From the Texas Observer:
Claude Jones always claimed that he wasn’t the man who walked into an East Texas liquor store in 1989 and shot the owner. He professed his innocence right up until the moment he was strapped to a gurney in the Texas execution chamber and put to death on Dec. 7, 2000. His murder conviction was based on a single piece of forensic evidence recovered from the crime scene—a strand of hair—that prosecutors claimed belonged to Jones.
But DNA tests completed this week at the request of the Observer and the New York-based Innocence Project show the hair didn’t belong to Jones after all. The day before his death in December 2000, Jones asked for a stay of execution so the strand of hair could be submitted for DNA testing. He was denied by then-Gov. George W. Bush.
And, of course, this isn't the only story like it. In the New Yorker last year, my friend and former colleague David Grann told the story of Cameron Todd Willingham, who was sent to death in Texas for allegedly murdering his children by arson. Like Jones, Willingham maintained his innocence until the end. And, according to David's article, the primary basis for that conviction was a set of theories on arson that science has since debunked. Prosecutors stand by the conviction.

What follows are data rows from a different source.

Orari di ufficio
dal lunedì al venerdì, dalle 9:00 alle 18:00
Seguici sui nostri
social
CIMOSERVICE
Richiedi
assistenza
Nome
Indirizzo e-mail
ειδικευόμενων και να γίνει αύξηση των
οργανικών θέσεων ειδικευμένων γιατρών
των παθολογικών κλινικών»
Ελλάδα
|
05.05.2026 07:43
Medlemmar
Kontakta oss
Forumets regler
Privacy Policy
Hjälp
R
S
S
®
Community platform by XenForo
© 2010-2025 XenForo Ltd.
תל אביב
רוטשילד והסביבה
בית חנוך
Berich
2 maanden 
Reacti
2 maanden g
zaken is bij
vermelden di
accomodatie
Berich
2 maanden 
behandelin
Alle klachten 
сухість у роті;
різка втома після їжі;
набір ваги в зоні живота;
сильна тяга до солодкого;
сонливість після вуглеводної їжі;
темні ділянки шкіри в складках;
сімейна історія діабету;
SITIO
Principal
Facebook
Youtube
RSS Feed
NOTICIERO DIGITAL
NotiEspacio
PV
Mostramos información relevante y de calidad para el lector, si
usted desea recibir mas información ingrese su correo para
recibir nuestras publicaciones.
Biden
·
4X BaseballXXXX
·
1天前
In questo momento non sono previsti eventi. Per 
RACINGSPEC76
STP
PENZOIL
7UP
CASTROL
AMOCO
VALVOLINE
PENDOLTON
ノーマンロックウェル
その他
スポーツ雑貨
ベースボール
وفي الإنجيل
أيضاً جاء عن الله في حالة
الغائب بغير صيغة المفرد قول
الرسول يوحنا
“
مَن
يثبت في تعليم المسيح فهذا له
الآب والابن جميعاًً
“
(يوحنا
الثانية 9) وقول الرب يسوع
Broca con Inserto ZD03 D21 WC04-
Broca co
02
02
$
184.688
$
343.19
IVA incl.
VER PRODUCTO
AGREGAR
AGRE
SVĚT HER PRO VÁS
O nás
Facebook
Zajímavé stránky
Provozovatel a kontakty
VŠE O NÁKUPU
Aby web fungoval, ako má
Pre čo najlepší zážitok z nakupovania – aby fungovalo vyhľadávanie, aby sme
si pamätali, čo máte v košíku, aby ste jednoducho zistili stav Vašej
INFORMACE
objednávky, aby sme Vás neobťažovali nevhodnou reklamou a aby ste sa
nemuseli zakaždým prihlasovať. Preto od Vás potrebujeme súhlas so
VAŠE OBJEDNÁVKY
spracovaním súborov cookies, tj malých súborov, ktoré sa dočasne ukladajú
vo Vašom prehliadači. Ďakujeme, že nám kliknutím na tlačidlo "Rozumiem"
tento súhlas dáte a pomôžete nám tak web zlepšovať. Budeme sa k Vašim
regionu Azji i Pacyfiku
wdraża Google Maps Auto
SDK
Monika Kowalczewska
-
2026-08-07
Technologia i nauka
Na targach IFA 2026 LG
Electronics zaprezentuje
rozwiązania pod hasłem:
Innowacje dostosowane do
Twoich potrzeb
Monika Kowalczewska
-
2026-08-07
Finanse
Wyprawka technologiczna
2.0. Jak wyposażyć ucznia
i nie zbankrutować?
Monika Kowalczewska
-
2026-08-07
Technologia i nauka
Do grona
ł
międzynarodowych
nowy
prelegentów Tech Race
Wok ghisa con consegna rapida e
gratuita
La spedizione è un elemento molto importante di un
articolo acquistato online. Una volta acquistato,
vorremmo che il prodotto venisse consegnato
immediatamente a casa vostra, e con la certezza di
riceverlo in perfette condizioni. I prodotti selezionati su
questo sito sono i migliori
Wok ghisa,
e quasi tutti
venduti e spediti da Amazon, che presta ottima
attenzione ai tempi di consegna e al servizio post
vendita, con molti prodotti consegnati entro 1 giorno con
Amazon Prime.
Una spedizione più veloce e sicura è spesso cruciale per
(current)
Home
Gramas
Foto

A special Texas commission was investigating the matter, to see whether Willingham was right. But, just days before it was to hear critical testimony on the forensic evidence, Governor Rick Perry dismissed the commission's chairman and two members. Here's what happened next, via the Houston Chronicle:
The new chair was John Bradley, a conservative district attorney. His first act was to cancel the planned discussion. He then appointed himself to a four-member committee to review the case in private. Earlier this month, he told the Associated Press that Willingham was a "guilty monster," echoing Perry's words to reporters a year ago that Willingham was "a monster … a heinous individual who murdered his kids."
Willingham's family has filed a lawsuit to clear his name. I don't know how it will turn out, any more than I can know for certain whether Willingham or Jones were guilty. But the idea that the state could execute men under such murky circumstances ought to give even the most committed death penalty advocates pause.